Referring back to FIG. 23, the scene change detector 46 detects correspondence disable files within the data stream CBS. When a correspondence disable file is detected, the intermediate image generator 44 operates differently from when a correspondence data file is received, and may skip or stop generation of intermediate frames. In the case of the data stream shown in FIG. 20, a correspondence disable file D_{2,3 }is detected between KF_{2 }and KF_{3}. Thus, a scene change is to be provided between these key frames. Namely, when D_{2,3 }is as shown in FIG. 22, the intermediate image generator 44 divides the interval between KF_{2 }and KF_{3 }at a ratio of s:(1−s) and outputs KF_{2 }continuously in the first half and KF_{3 }continuously in the second half. This accomplishes a reasonable reproduction of a scene change, thus making it possible to avoid an incorrect or meaningless morphing image.

The present invention has been described based on the preferred embodiments. It is to be noted that the present invention is not limited to these embodiments, and various modifications thereto are also effective as the present invention.

As one such example, a modification of the image coding apparatus 10 is now described. The structure of this image coding apparatus 10 is essentially the same as shown in FIG. 18. However, in this modification, when a scene change is detected, the scene change detector 20 sends a request to the image input unit 12 to acquire a new key frame or frames. The image input unit 12 communicates the request to an external image data supply source (not shown) and obtains the requested key frame. Alternatively, the image input unit 12 may have buffered a predetermined number of frames within an internal storage (not shown) or the like.

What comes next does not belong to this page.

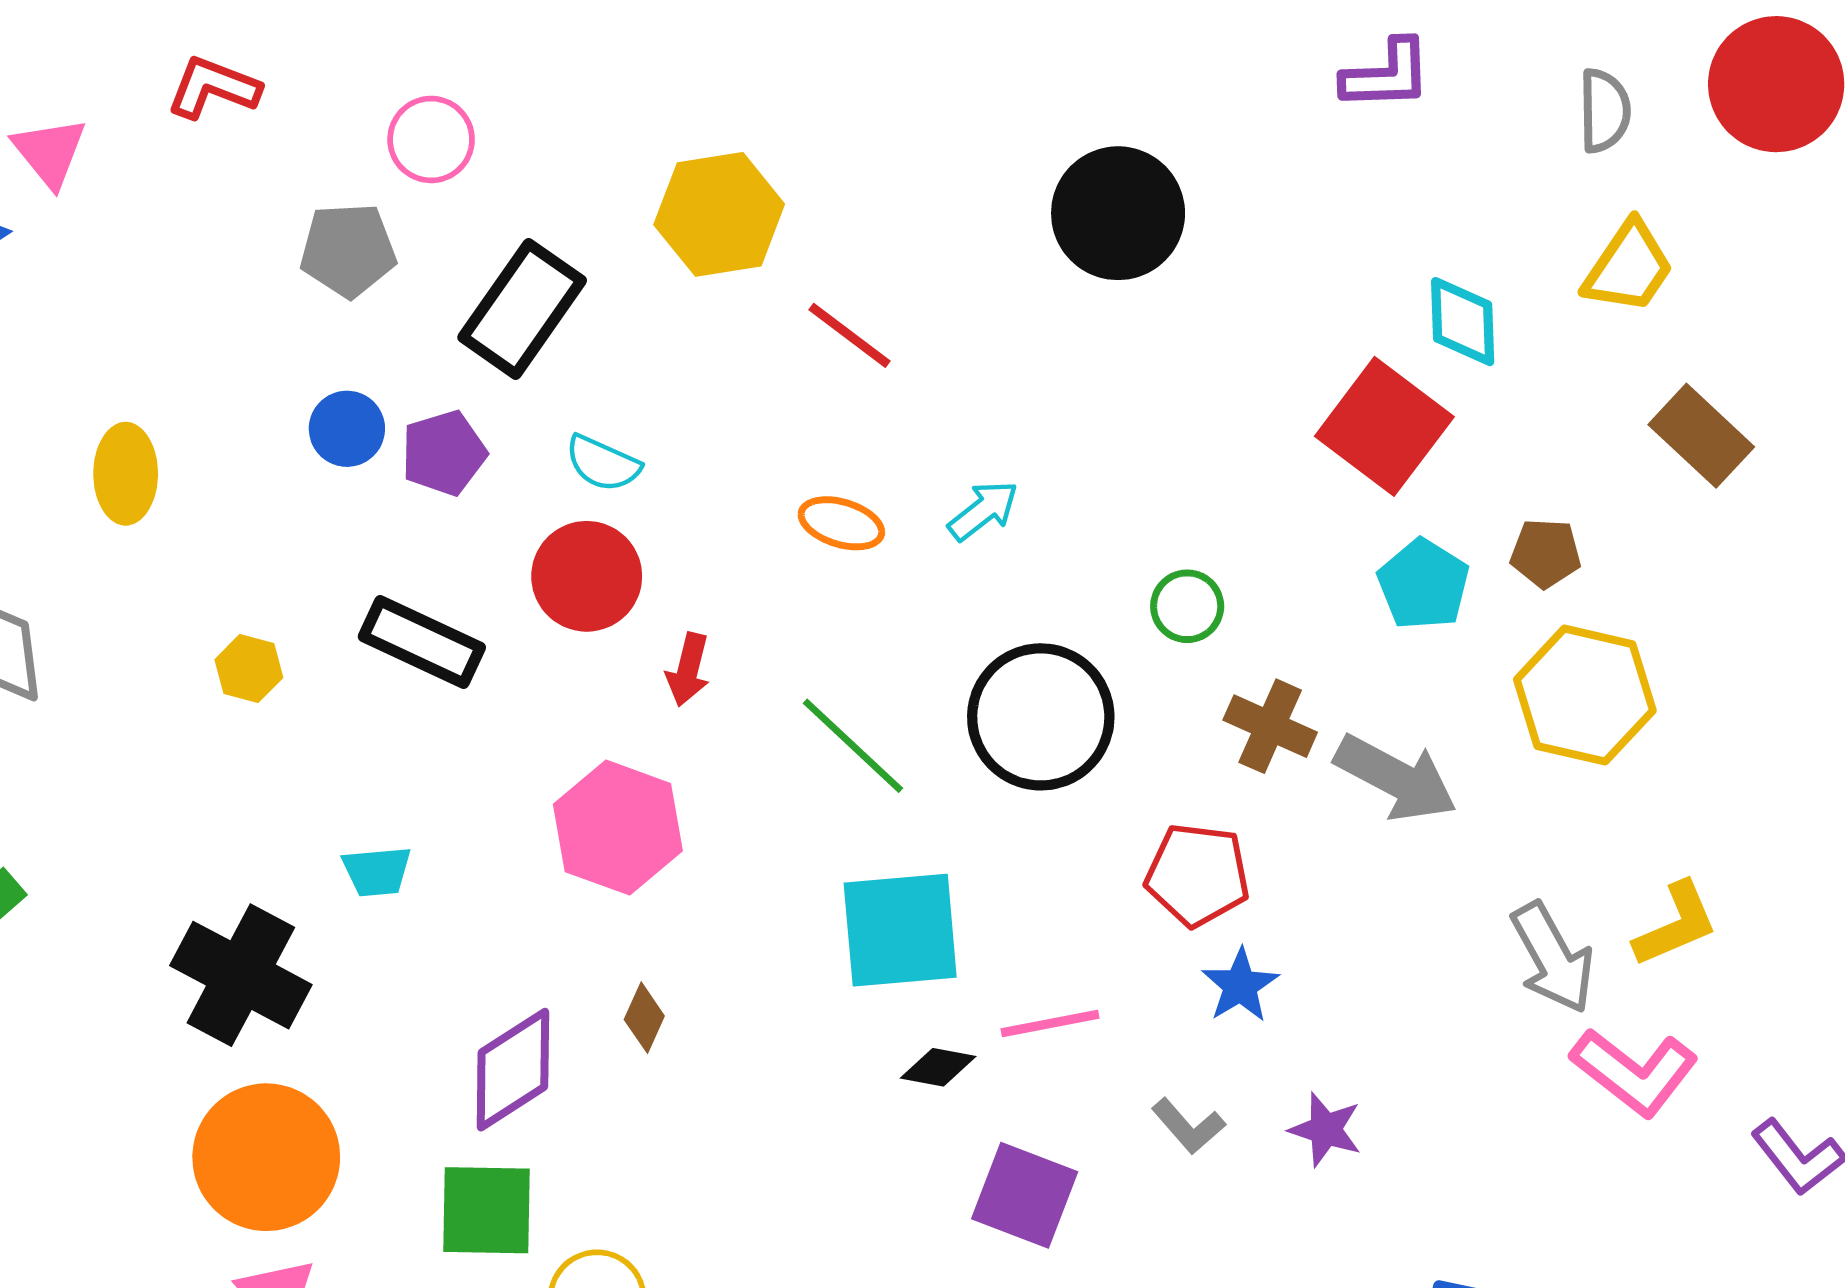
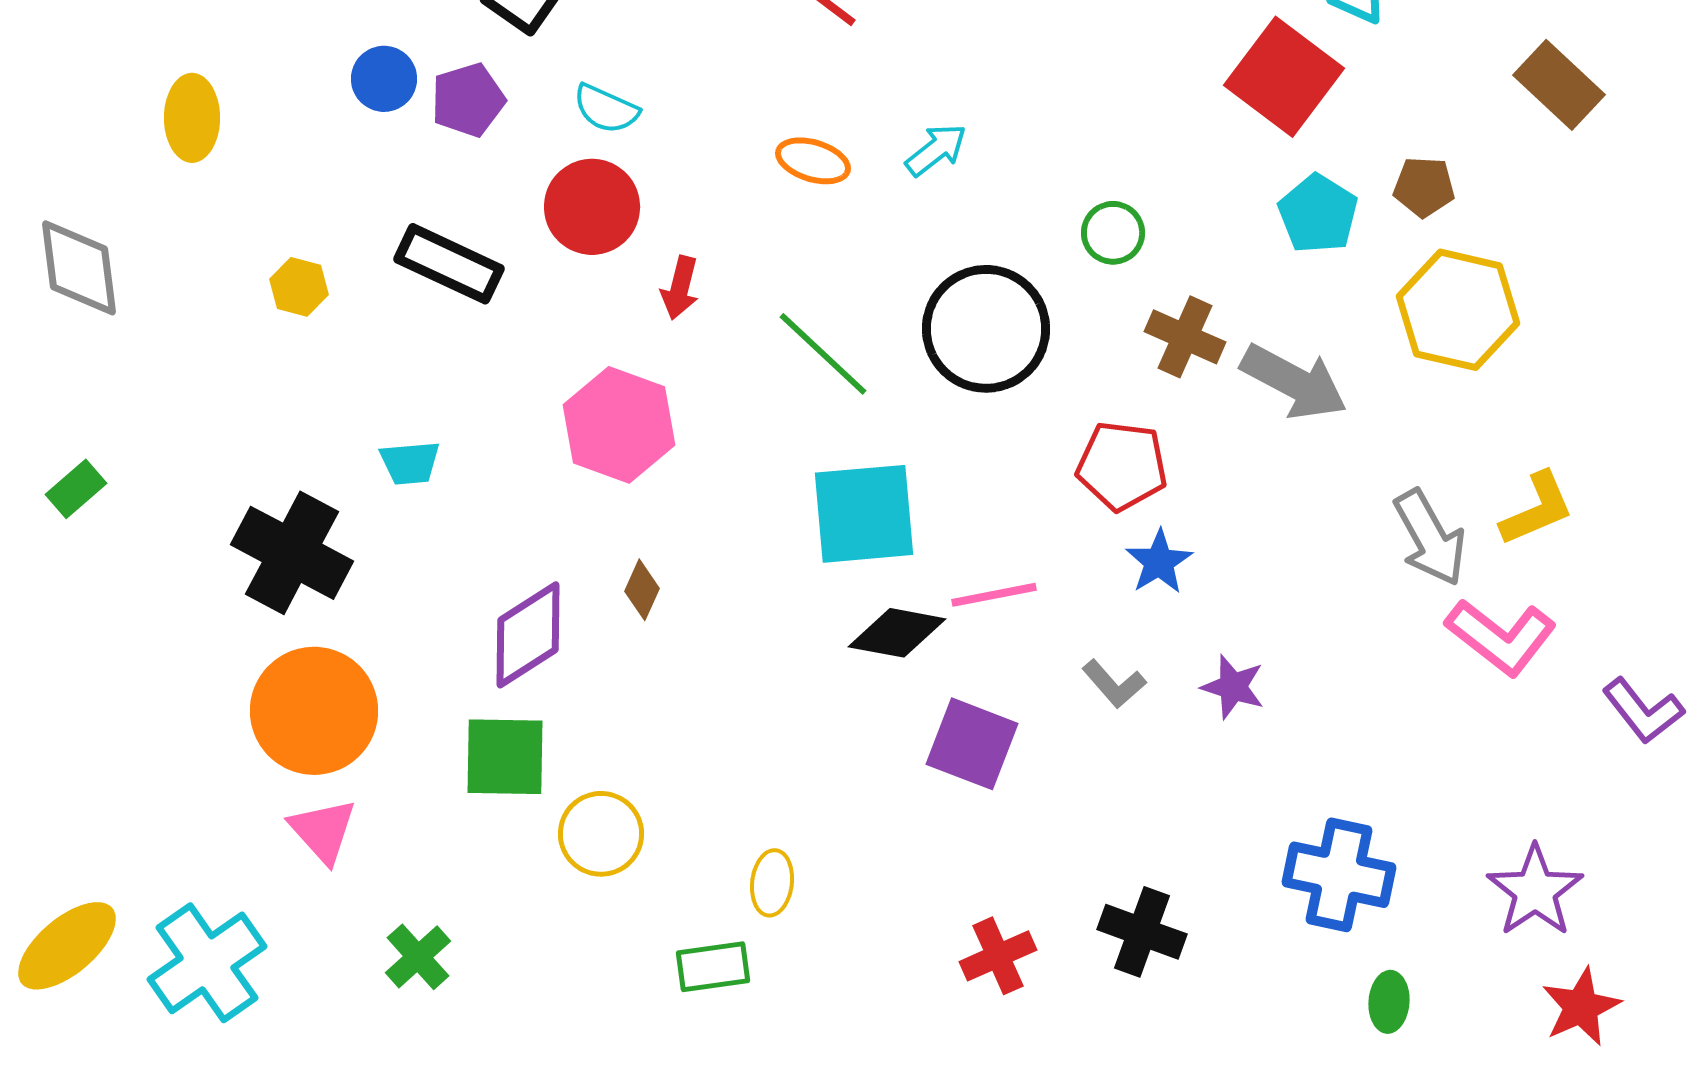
black diamond: (938, 1067) -> (897, 633), size x1.5

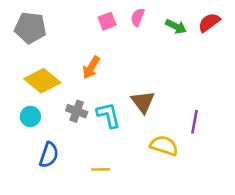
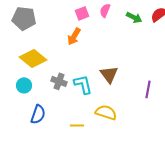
orange arrow: (91, 68) -> (74, 36), moved
yellow semicircle: (164, 146) -> (106, 112), moved

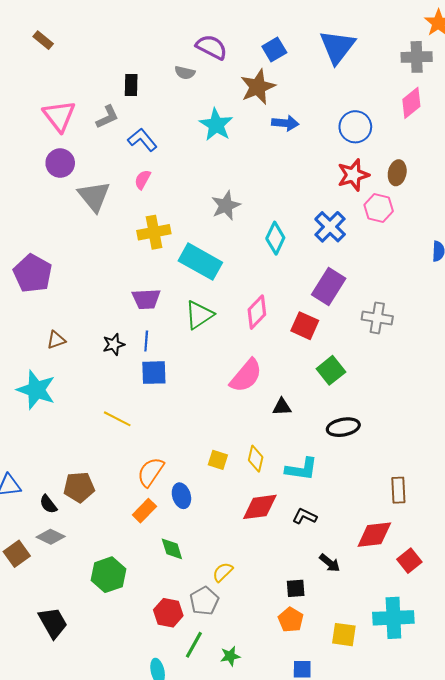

FIG. 25 illustrates a processing for this modification. Here, the special pair of key frames, where the scene change is detected, are called a “first KF” and a “second KF”. If the image input unit 12 acquires key frames at fixed intervals of, for example, 0.5 seconds as a default setting, then this restriction also applies to the interval between the special pair of key frames. Now, in the method described above, in this interval between the special pair of key frames, there is no generation of intermediate frames by interpolation and instead images before and after the scene change will be displayed as still pictures of the first KF and second KF, respectively.

However, in this modification, in order to reduce or eliminate the duration of display using only still pictures, a third KF and a fourth KF, which are located before and after the scene change at a narrower interval than that of the first KF and the second KF, are acquired based on the request sent by the scene change detector 46. It will be understood that, depending on the application, this procedure may only be useful or effective when the interval between the first KF and the second KF is greater than a predetermined value.

After the new frames third KF and fourth KF are received, the matching processor 14 computes respective correspondence data between the first KF and the third KF and between the second KF and the fourth KF, so that the stream generator 16 forms a data stream by incorporating results of the correspondence data computed. In this case, however, the stream generator 16, when generating time data, generates the time data taking the presence of the third KF and the fourth KF into consideration.

Moreover, as another modification, the image coding apparatus 10 may be configured such that key frames are selected from a plurality of frames or complete motion pictures stream that is acquired. In this modification, for example, the scene change detector 20 may detect scene changes in a preprocess and then select pairs of key frames as close to before and after the scene changes as possible.

Although the present invention has been described by way of exemplary embodiments, it should be understood that many changes and substitutions may be made by those skilled in the art without departing from the scope of the present invention which is defined by the appended claims.